Task for the records below: copy exactly from the first line on, stopping once the line with "pinky tip: (146, 187)" is copied, and leave out the pictures.

╭─ Source material

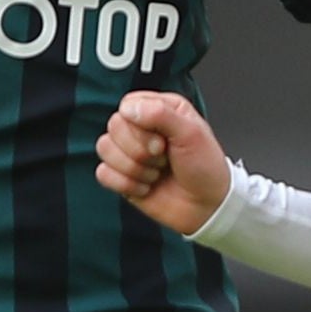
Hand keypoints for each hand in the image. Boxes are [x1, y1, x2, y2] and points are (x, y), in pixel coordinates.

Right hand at [94, 91, 232, 234]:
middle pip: (114, 127)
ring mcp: (129, 152)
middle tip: (163, 159)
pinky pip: (103, 173)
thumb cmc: (206, 167)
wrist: (207, 206)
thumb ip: (161, 114)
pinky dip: (126, 184)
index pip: (128, 105)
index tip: (162, 143)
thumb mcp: (192, 133)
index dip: (139, 126)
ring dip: (134, 168)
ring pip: (104, 149)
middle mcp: (141, 128)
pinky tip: (146, 187)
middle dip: (139, 151)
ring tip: (156, 173)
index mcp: (159, 109)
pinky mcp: (122, 175)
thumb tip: (128, 109)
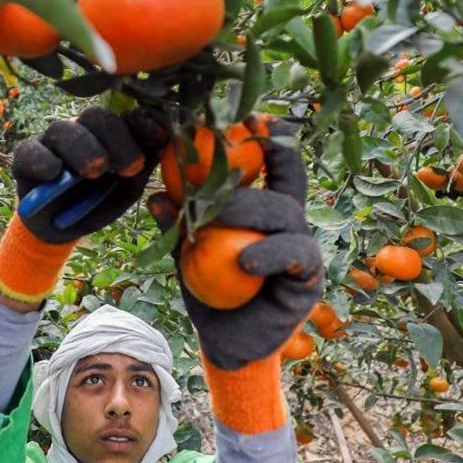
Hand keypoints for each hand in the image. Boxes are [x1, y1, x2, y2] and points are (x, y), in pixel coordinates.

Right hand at [13, 106, 170, 243]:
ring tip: (95, 171)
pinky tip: (55, 173)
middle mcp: (81, 129)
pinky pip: (32, 151)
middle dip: (116, 140)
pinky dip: (44, 160)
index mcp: (110, 132)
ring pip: (64, 130)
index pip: (126, 116)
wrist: (62, 228)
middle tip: (130, 167)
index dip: (143, 123)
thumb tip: (166, 137)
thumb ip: (144, 163)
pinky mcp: (25, 156)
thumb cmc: (99, 201)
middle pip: (96, 117)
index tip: (159, 137)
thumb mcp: (128, 187)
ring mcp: (51, 140)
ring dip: (83, 148)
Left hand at [148, 116, 322, 368]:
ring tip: (216, 221)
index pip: (278, 168)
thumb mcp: (186, 255)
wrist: (227, 345)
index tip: (255, 117)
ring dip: (252, 213)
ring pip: (288, 217)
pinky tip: (244, 261)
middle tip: (208, 184)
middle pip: (281, 188)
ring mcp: (303, 250)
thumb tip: (155, 196)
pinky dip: (269, 254)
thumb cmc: (209, 294)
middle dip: (246, 181)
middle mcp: (291, 225)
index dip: (273, 141)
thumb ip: (178, 226)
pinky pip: (295, 257)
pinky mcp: (307, 280)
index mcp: (266, 213)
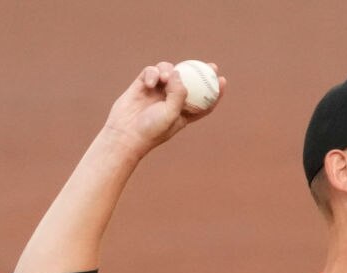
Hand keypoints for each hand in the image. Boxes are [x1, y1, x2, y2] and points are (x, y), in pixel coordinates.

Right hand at [101, 61, 226, 158]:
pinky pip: (151, 71)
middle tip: (211, 66)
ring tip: (165, 79)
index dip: (214, 91)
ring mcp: (157, 91)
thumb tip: (180, 73)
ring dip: (170, 70)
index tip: (222, 81)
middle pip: (189, 82)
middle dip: (200, 73)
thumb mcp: (171, 114)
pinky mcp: (142, 85)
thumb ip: (179, 94)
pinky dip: (152, 73)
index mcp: (183, 113)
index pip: (203, 101)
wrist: (125, 133)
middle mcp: (171, 100)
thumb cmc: (151, 129)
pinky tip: (150, 82)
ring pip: (170, 72)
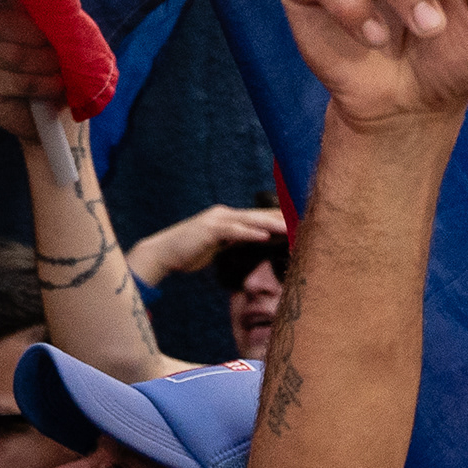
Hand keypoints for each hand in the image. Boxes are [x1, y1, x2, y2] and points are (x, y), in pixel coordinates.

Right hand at [0, 0, 68, 143]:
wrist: (58, 117)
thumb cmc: (59, 69)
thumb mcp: (57, 35)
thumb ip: (45, 12)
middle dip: (34, 34)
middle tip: (55, 50)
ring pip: (12, 53)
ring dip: (43, 63)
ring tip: (58, 72)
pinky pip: (16, 80)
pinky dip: (42, 84)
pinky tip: (53, 86)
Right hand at [131, 204, 288, 279]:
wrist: (163, 253)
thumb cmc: (190, 251)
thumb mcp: (218, 245)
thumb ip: (236, 241)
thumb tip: (255, 242)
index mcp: (229, 218)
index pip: (260, 218)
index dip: (280, 219)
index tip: (301, 223)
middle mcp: (225, 214)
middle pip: (259, 215)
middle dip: (282, 218)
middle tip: (305, 221)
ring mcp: (216, 220)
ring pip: (250, 221)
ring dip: (271, 224)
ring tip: (291, 228)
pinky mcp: (209, 231)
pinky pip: (233, 232)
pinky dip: (249, 234)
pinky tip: (264, 236)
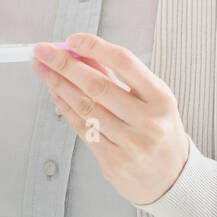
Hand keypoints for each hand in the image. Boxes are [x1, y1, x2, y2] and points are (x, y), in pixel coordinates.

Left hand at [31, 34, 190, 205]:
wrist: (173, 178)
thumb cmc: (161, 131)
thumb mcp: (153, 99)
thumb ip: (120, 77)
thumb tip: (84, 54)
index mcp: (161, 98)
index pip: (126, 63)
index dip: (96, 47)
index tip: (73, 39)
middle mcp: (147, 121)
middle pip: (98, 85)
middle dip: (65, 65)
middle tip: (44, 51)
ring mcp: (130, 143)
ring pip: (86, 107)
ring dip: (59, 85)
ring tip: (43, 69)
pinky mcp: (113, 161)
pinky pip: (82, 129)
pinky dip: (65, 108)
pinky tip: (56, 94)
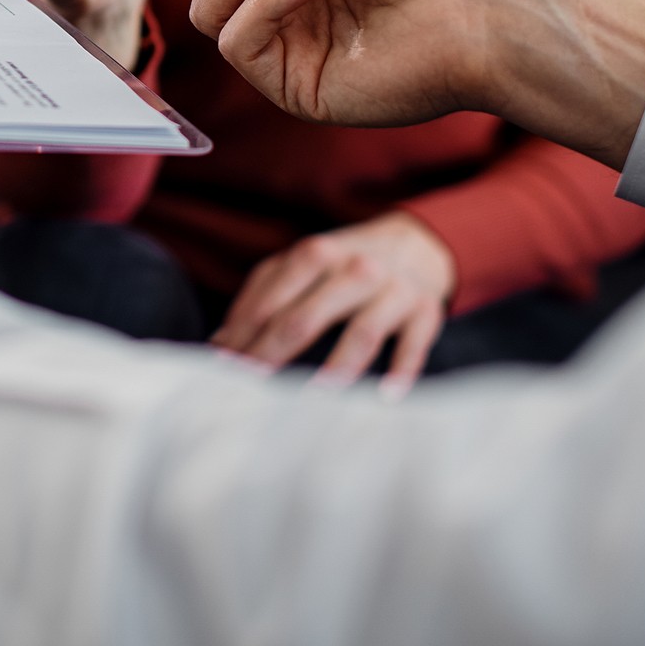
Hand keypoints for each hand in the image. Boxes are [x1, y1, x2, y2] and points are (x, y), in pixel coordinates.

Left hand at [211, 213, 454, 397]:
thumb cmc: (344, 263)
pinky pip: (413, 344)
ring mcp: (392, 290)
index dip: (243, 336)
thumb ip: (262, 294)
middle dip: (273, 354)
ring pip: (361, 332)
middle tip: (250, 390)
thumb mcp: (303, 264)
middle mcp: (353, 269)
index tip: (222, 368)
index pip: (270, 301)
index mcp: (315, 254)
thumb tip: (220, 341)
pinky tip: (386, 399)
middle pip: (305, 317)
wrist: (415, 244)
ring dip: (337, 368)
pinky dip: (401, 371)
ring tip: (313, 401)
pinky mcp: (425, 311)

╰─

▶ _Result of the exercise_
Hand keypoints for each hand in the image. Boxes are [x1, y1, x2, y2] and points are (x, y), in pixel coordinates.

Right hand at [94, 91, 232, 234]:
middle pip: (114, 127)
ring mcp: (129, 152)
middle tip: (163, 159)
pinky pip: (103, 173)
thumb cmc: (206, 167)
wrist: (207, 206)
thumb ip: (161, 114)
pinky dip: (126, 184)
index pip: (128, 105)
index tip: (162, 143)
thumb mcp: (192, 133)
index dip: (139, 126)
ring dip: (134, 168)
ring pip: (104, 149)
middle mcp: (141, 128)
pinky tip: (146, 187)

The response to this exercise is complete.